### Task item
Lines to return, exactly: from the line with "206 206 436" to the line with "1002 578 15.95" in the entries below, both included.
### Records shown
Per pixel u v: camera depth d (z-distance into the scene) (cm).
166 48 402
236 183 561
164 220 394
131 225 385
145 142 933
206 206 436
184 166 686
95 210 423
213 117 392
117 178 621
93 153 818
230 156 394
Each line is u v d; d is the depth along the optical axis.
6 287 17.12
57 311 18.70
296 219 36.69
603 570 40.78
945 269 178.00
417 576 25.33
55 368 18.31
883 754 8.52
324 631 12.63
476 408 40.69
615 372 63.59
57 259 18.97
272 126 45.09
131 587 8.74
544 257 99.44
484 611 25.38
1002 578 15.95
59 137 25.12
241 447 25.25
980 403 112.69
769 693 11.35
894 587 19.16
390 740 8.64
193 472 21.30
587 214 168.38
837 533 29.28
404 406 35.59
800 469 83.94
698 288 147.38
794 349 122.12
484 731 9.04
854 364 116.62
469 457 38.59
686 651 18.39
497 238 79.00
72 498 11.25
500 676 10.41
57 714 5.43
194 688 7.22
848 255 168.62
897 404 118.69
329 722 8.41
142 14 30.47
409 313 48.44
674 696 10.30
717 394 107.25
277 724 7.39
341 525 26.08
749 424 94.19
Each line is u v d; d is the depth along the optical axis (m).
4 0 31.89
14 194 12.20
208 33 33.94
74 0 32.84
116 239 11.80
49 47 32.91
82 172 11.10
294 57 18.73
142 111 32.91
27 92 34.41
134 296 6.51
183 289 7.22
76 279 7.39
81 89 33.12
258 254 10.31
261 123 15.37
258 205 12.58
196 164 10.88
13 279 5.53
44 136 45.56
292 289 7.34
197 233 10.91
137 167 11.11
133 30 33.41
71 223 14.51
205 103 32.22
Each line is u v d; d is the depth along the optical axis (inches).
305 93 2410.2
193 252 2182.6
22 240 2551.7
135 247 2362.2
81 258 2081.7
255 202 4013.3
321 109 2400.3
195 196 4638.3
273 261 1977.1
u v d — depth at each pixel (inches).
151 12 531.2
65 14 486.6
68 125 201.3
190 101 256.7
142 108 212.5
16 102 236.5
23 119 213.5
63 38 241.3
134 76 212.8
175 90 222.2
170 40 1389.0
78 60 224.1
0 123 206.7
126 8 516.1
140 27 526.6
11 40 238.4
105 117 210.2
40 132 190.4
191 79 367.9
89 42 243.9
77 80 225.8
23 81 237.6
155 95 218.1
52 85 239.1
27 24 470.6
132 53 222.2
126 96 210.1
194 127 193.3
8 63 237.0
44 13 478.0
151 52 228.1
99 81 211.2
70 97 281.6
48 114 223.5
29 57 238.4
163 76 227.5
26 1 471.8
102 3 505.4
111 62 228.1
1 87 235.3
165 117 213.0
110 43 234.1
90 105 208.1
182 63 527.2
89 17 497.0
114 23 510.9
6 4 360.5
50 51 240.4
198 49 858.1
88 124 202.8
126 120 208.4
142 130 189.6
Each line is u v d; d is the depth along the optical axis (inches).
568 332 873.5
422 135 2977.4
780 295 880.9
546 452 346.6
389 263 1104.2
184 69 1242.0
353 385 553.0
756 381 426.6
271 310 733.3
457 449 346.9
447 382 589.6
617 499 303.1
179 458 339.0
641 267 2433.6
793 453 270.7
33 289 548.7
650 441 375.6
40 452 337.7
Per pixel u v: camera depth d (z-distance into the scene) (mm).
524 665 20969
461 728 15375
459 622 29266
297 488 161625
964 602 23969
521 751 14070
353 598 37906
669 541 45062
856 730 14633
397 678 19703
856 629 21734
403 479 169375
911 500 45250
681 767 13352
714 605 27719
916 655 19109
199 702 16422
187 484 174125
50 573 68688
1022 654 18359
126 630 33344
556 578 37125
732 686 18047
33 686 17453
######
### Solution below
206 206 436
184 166 686
95 210 423
213 117 392
117 178 621
93 153 818
230 156 394
Each line is u v d; d is the depth along the optical axis.
6 287 17.12
57 311 18.70
296 219 36.69
603 570 40.78
945 269 178.00
417 576 25.33
55 368 18.31
883 754 8.52
324 631 12.63
476 408 40.69
615 372 63.59
57 259 18.97
272 126 45.09
131 587 8.74
544 257 99.44
484 611 25.38
1002 578 15.95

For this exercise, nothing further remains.